Member of the National Assembly of Pakistan
- In office 13 August 2018 – 10 August 2023
- Constituency: NA-46 (Tribal Area-VII)
- In office 17 March 2008 – 31 May 2018
- Constituency: NA-37 (Kurram Agency)

Personal details
- Born: 12 February 1977 (age 49) Larkana, Sindh, Pakistan
- Party: PPP (2008-present)

= Sajid Hussain Turi =

Pakistani politician

Sajid Hussain Turi (born 12 February 1977) is a Pakistani politician who had been a member of the National Assembly of Pakistan from August 2018 till August 2023. Previously, he was a member of the National Assembly from 2008 to May 2018.
who is the current Federal Minister for Overseas Pakistanis and Human resources and development

==Early life==

He was born on 12 February 1977.

He is the brother of Sajjad Hussain Turi.

==Political career==

He was elected to the National Assembly of Pakistan as an independent candidate from Constituency NA-37 (Tribal Area-II) in the 2008 Pakistani general election. He received 26,287 votes and defeated an independent candidate Syed Riaz Hussain.

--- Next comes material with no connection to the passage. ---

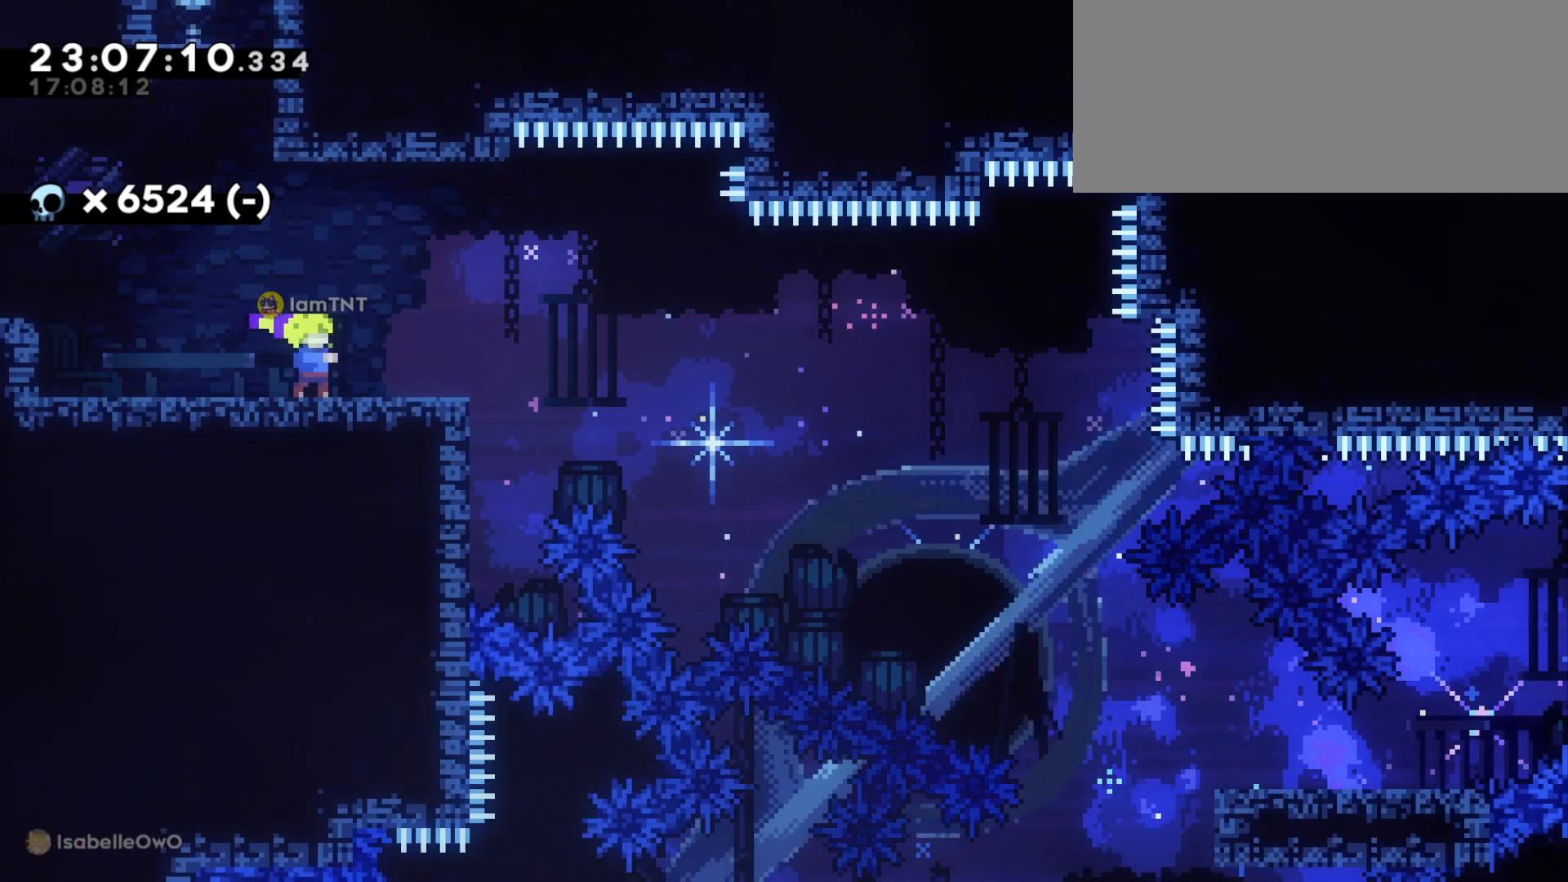
{"keys": [], "events": []}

He was re-elected to the National Assembly as an independent candidate Constituency NA-37 (Tribal Area-II) in the 2013 Pakistani general election. He received 29,623 votes and defeated an independent candidate, Sayed Qaisar Hussain.

He was re-elected to the National Assembly as a candidate of Pakistan Peoples Party (PPP) from Constituency NA-46 (Tribal Area-VII) in the 2018 Pakistani general election. He received 21,461 votes and defeated Syed Iqbal Mian, a candidate of Pakistan Tehreek-e-Insaf.